As the title suggests, ‘Cold Blooded Alaska’ is a true-crime series that explores those harrowing Alaskan homicides that can only be described as atrocious. After all, the cases that take center stage here delve into everything from greed to passion to psychotic tendencies, which go way beyond anything the public or the law enforcement could have ever imagined. Thus, of course, its season 1 episode 4, aptly entitled ‘Love Bomb,’ profiling the murder of Hank Dawson, is no different. And now, if you’re curious to know the details about the same, we’ve got you covered.
How Did Hank Dawson Die?
At the age of 50, Robert Lee “Hank” Dawson was a proud husband, father, step-father, son, and sibling when his life was snatched away from him in the blink of an eye. The Army veteran had served on tours with the U.S. Army Reserve and the U.S. Coast Guard Reserve after leaving active duty, and only then did he join the Alaska Army National Guard in 1984. Hank’s position as Chief Warrant Officer also gained him undeniable respect in his community in Wasilla, which is why his brutal, brash, and bold slaying on October 18, 1993, came as a complete shock to everybody.
Early that morning, the residents of the small suburb of Anchorage heard a loud explosion, and soon after, reports of a vehicle fire inside the gates of the Army National Guard Armory came to light. The officials there extinguished the pickup truck while trying their best to preserve any evidence, and their efforts led to the recovery of a partial license plate and a men’s wallet. There was proof of charred human remains inside as well, which ultimately pinpointed that Hank Dawson lost his life just at the doors of the Alcantra Armory Complex because his car went up in flames.
Who Killed Hank Dawson?
Considering Hank’s location and the simple fact that he was no stranger to heavy weaponry, it was initially suspected that he could have had something in his car that just went off. However, as investigations ensued, detectives found evidence of a remote-controlled detonation device at the crime scene, making it clear that his death was not an accident but a homicide. He didn’t have any enemies per se, and he’d married a local woman and single mother named Terri Lynn, whom he was still tied to. Yet, the truth about their tumultuous union came to light shortly after.
As per a tip that came almost a week after the tragic incident, the couple had financial issues, which put a terrible strain on their marriage. Hence, to escape from that and find some comfort, Terri had turned to their next-door neighbor and supposed friend, Jim Wheeler. One of Jim’s friends, who made the call, told officials that Jim had fallen in love with her and had said some disturbing things right before the explosion because Terri had supposedly implied that she’d be with him if Hank weren’t in the picture. When questioned, Terri admitted to the affair but denied ever wanting to be with Jim for good as she and Hank were slowly rebuilding their relationship.

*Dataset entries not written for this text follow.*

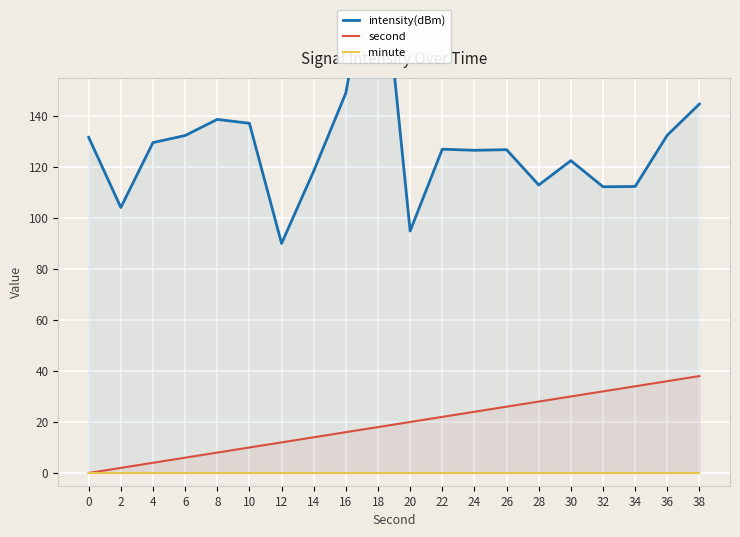

What is the maximum value for second?

38.0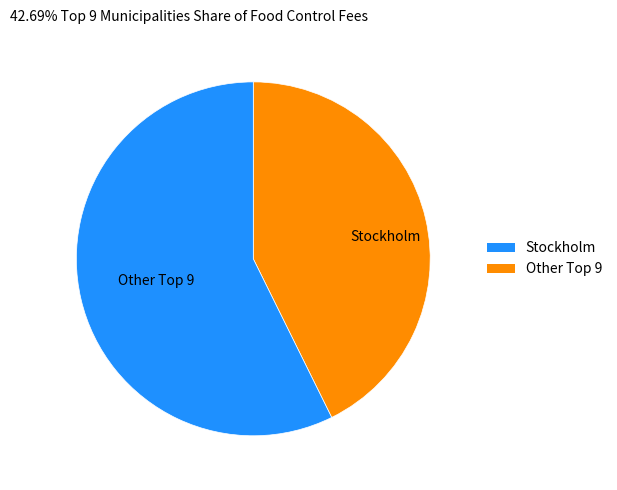

What is the largest slice in the pie chart?

Stockholm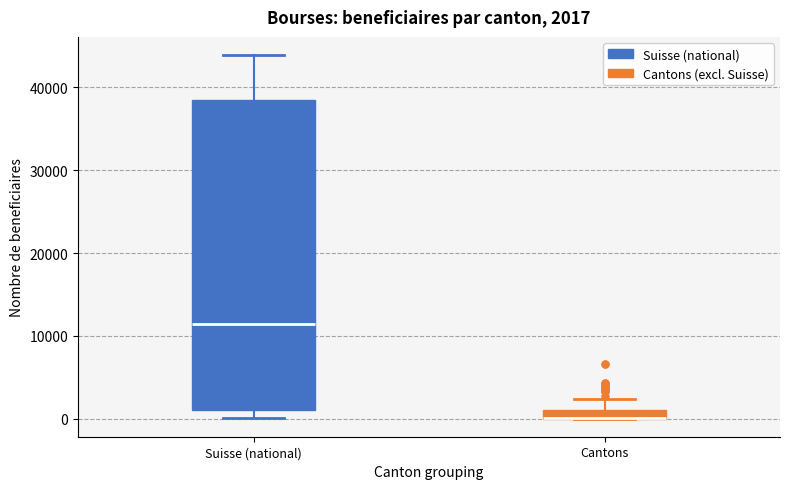

Comparing the boxes themselves (not the whiskers), which one is the tallest?

Suisse (national)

Investigators subsequently got Jim’s confession via legal wiretapping, where he told his friend that he’d paid someone $13,000 to plant a remote-control bomb in the cab of Hank’s pickup and detonate it when the time was right — all so he could be with Terri. Even when he was arrested for first-degree murder, though, he refused to talk about his role in the matter or identify the actual bomber. It wasn’t until detectives found the name of miner Ronald Earl Geiger in Jim’s telephone book that they uncovered the former had used his mining license to buy dynamite without raising suspicions. Ronald later admitted to his involvement but claimed that he was coerced into the act by Jim.
Eventually, while Jim was found guilty as charged, Ronald’s case went to federal court due to his dismissible confession and a lack of concrete evidence (despite the receipt for the dynamites and his sudden cash richness). There, he was convicted of malicious destruction of a vehicle used in and affecting interstate commerce, using and carrying a firearm in connection with a crime of violence, and possession of a destructive device. He was thus sentenced to life in prison, plus 30 years.
Where is Terri Dawson Now?
From what we can tell, although Terri Dawson still resides in Wasilla, Alaska, and has moved on with her personal life, she prefers to keep the details of it well away from the spotlight. She has made it no secret that the past has affected her as well, but it seems like she appreciates the sound support system she now has by her side. In other words, it’s safe to assume that Terri is doing her best to focus on the positives of her current situation these days.